According to the Brain Injury Research Institute (BIRI), an estimated 1.6-3.8 million sports and recreation-related concussions occur in the United States each year. Between the years 2001 to 2005, children and youth ages 5-18 years old accounted for 2.4 million sports-related emergency department visits annually, of which 6% or roughly 135,000, involved a concussion. 

BIRI also reports that among children and youth ages 5-18 years old, the five leading sports or recreational activities which account for concussions include: bicycling, football, basketball, playground activities and soccer. In addition, high school athletes who sustain a concussion are three times more likely to sustain a second one. 

Along with knowing the symptoms of a head injury, Schleicher offers these recommendations.

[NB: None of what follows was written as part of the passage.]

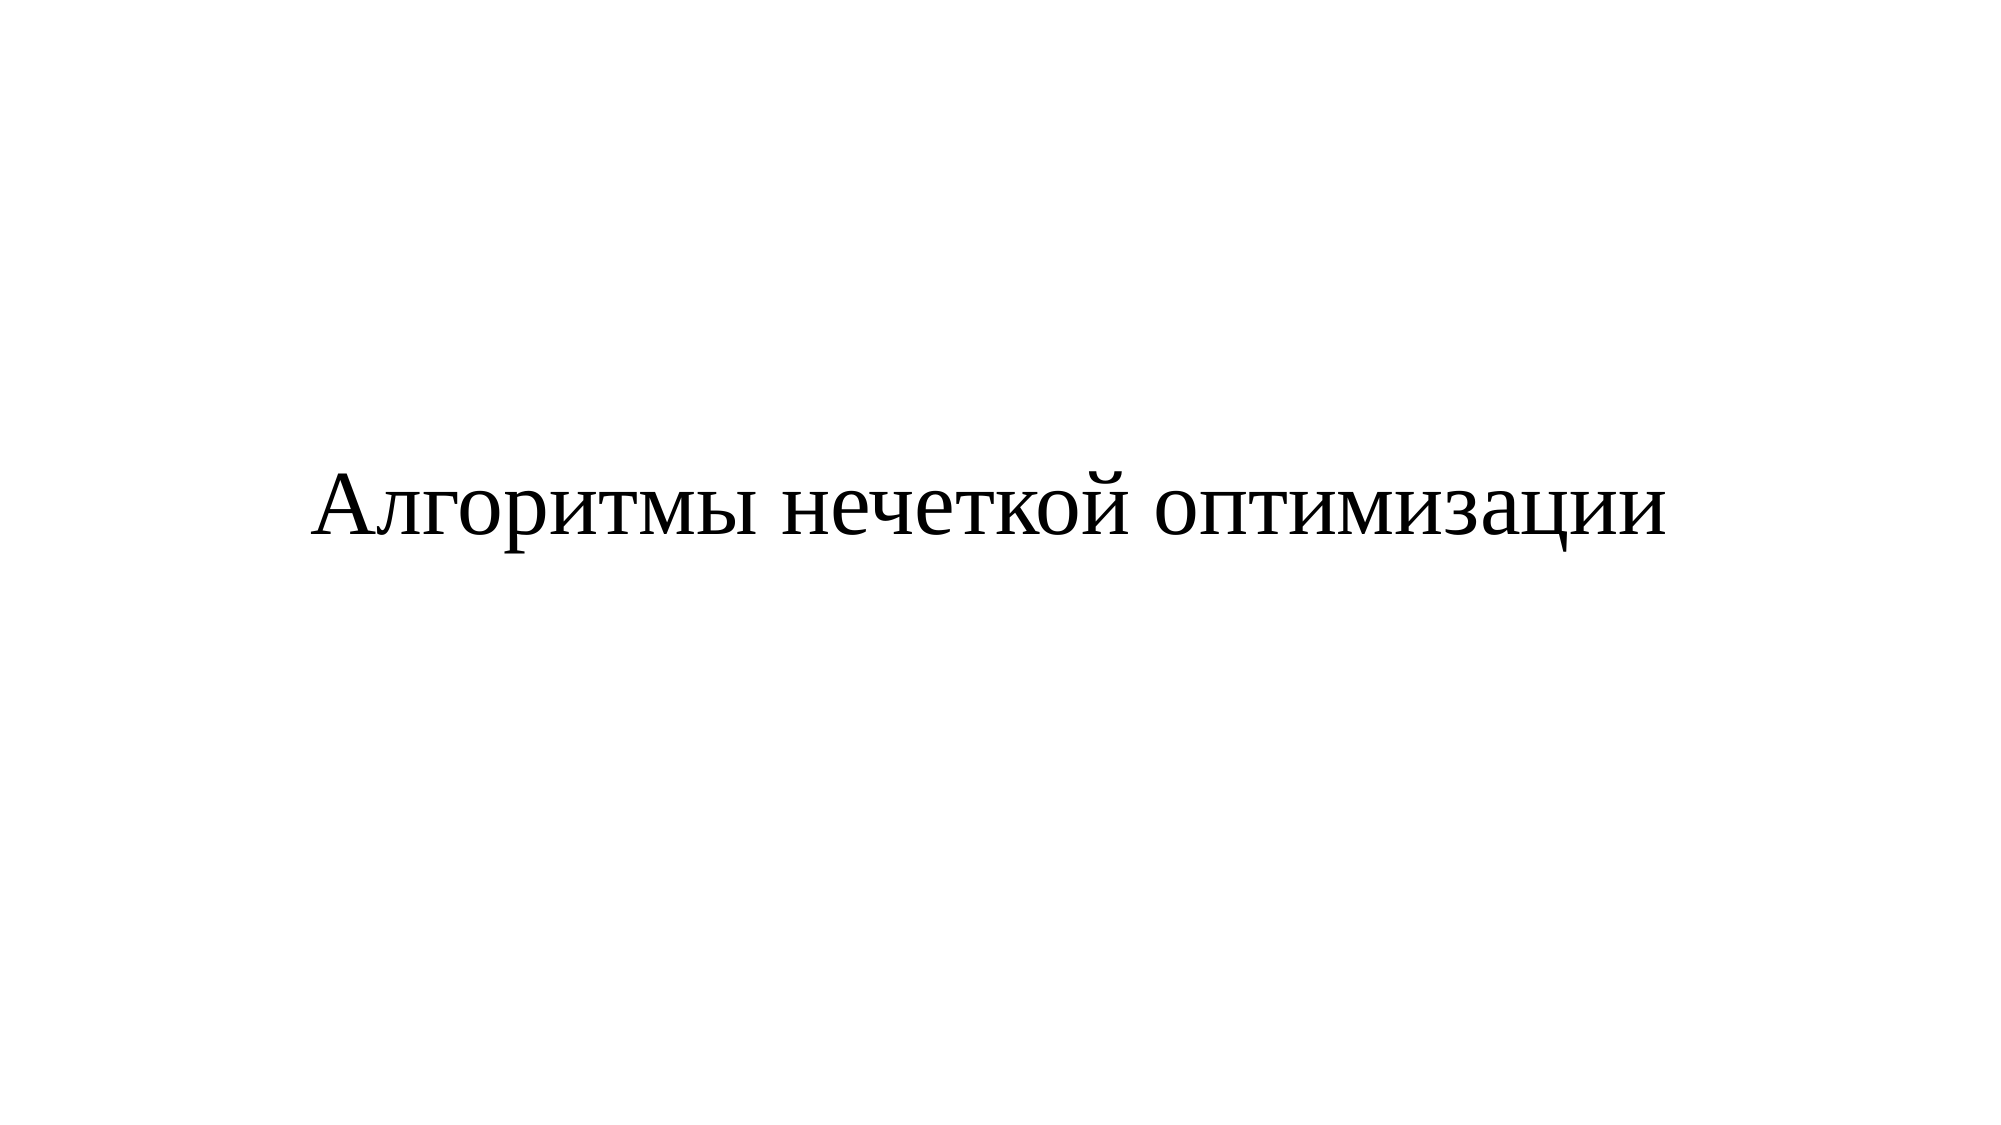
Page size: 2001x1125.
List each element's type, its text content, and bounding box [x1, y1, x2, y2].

title Алгоритмы нечеткой оптимизации [127, 361, 1853, 579]
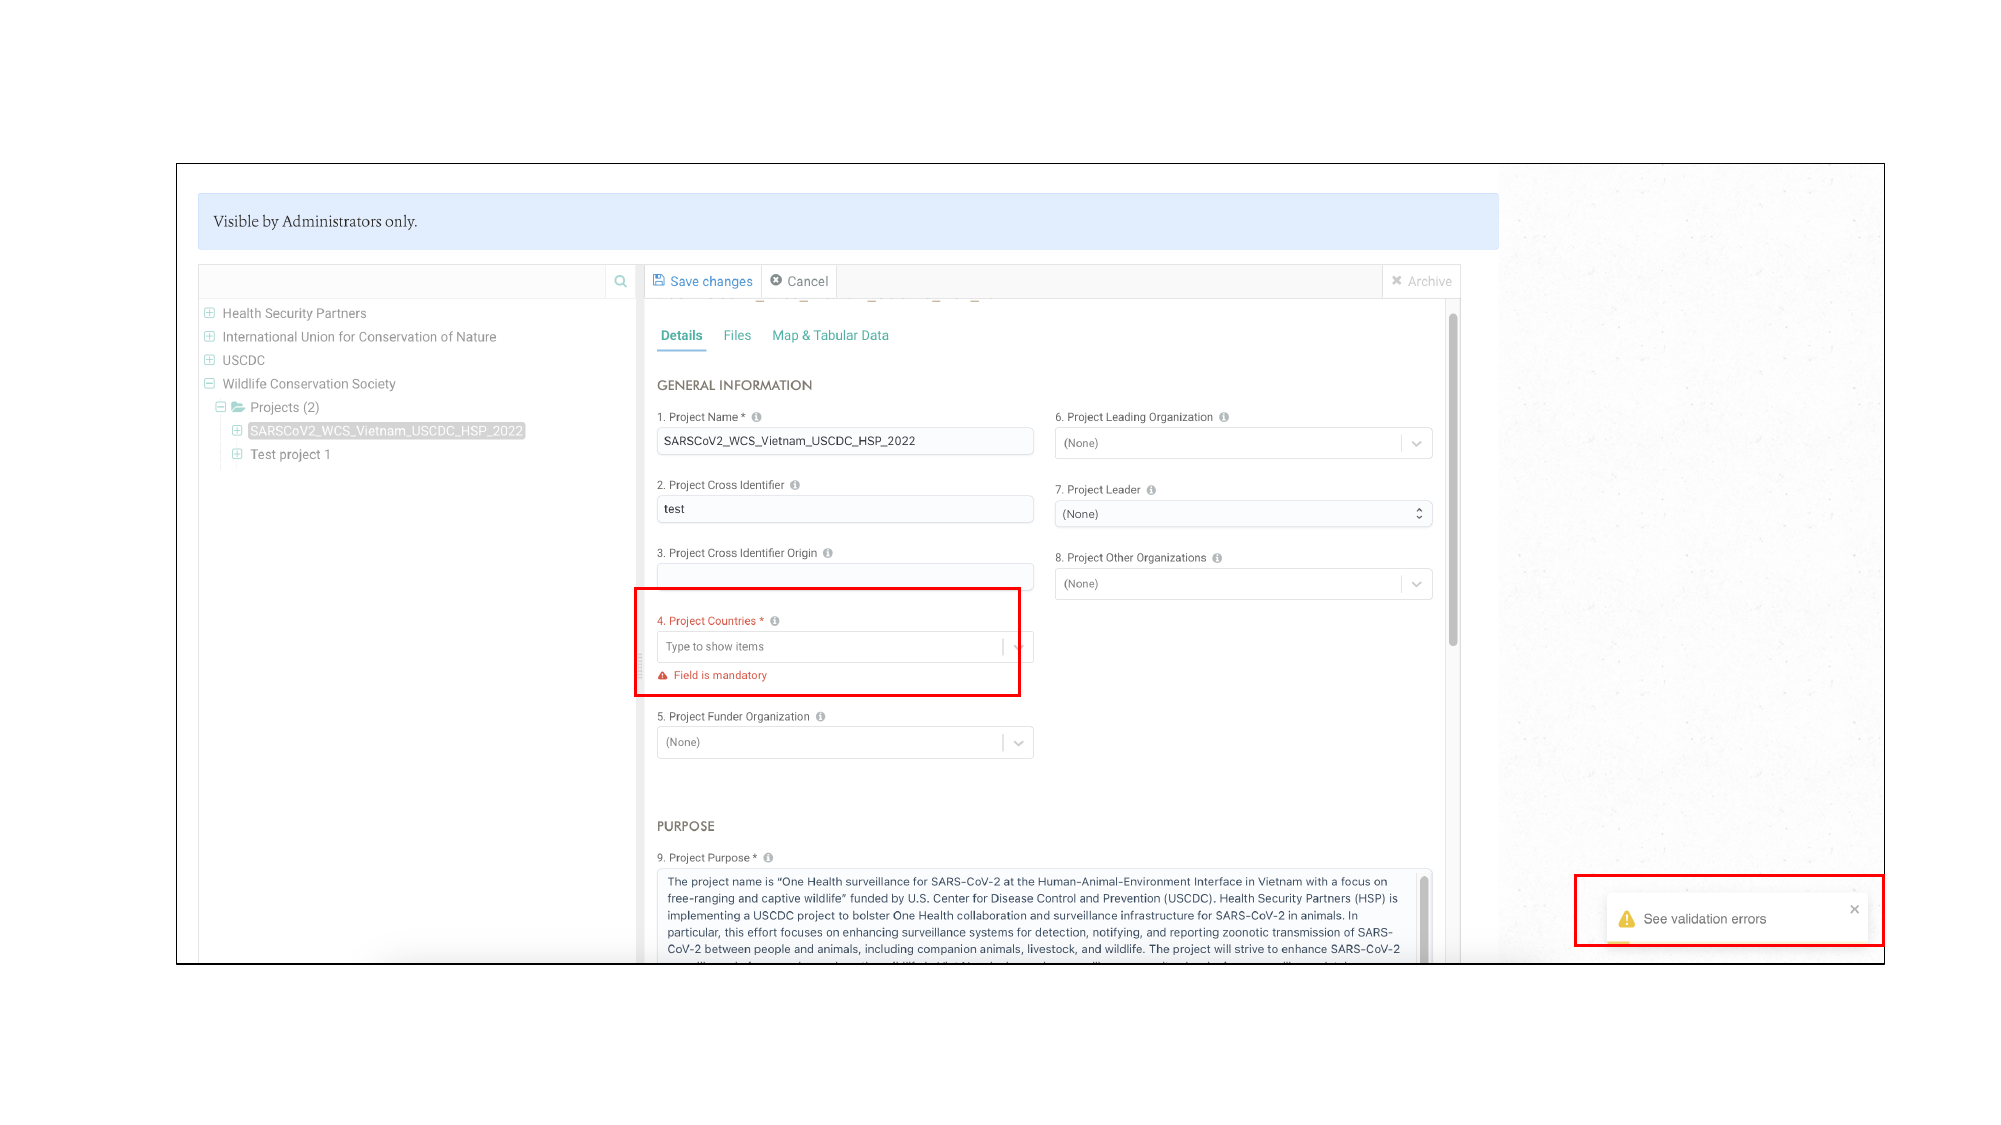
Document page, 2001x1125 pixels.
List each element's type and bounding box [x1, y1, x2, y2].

“A word of caution – any significant injury to the head can cause lasting effects on your cognition, emotional lability, focus and ability to concentrate,” he says. “The NFL, NHL and other major league sports teams are recognizing the devastating effects of chronic and repetitive head injury. Please ensure that yourself and your children take the proper safety precautions while participating in any activities that can lead to a head injury … and are properly equipped with current and undamaged protective equipment. Please always wear your seatbelt, and always wear a helmet when riding a bicycle or motorcycle.”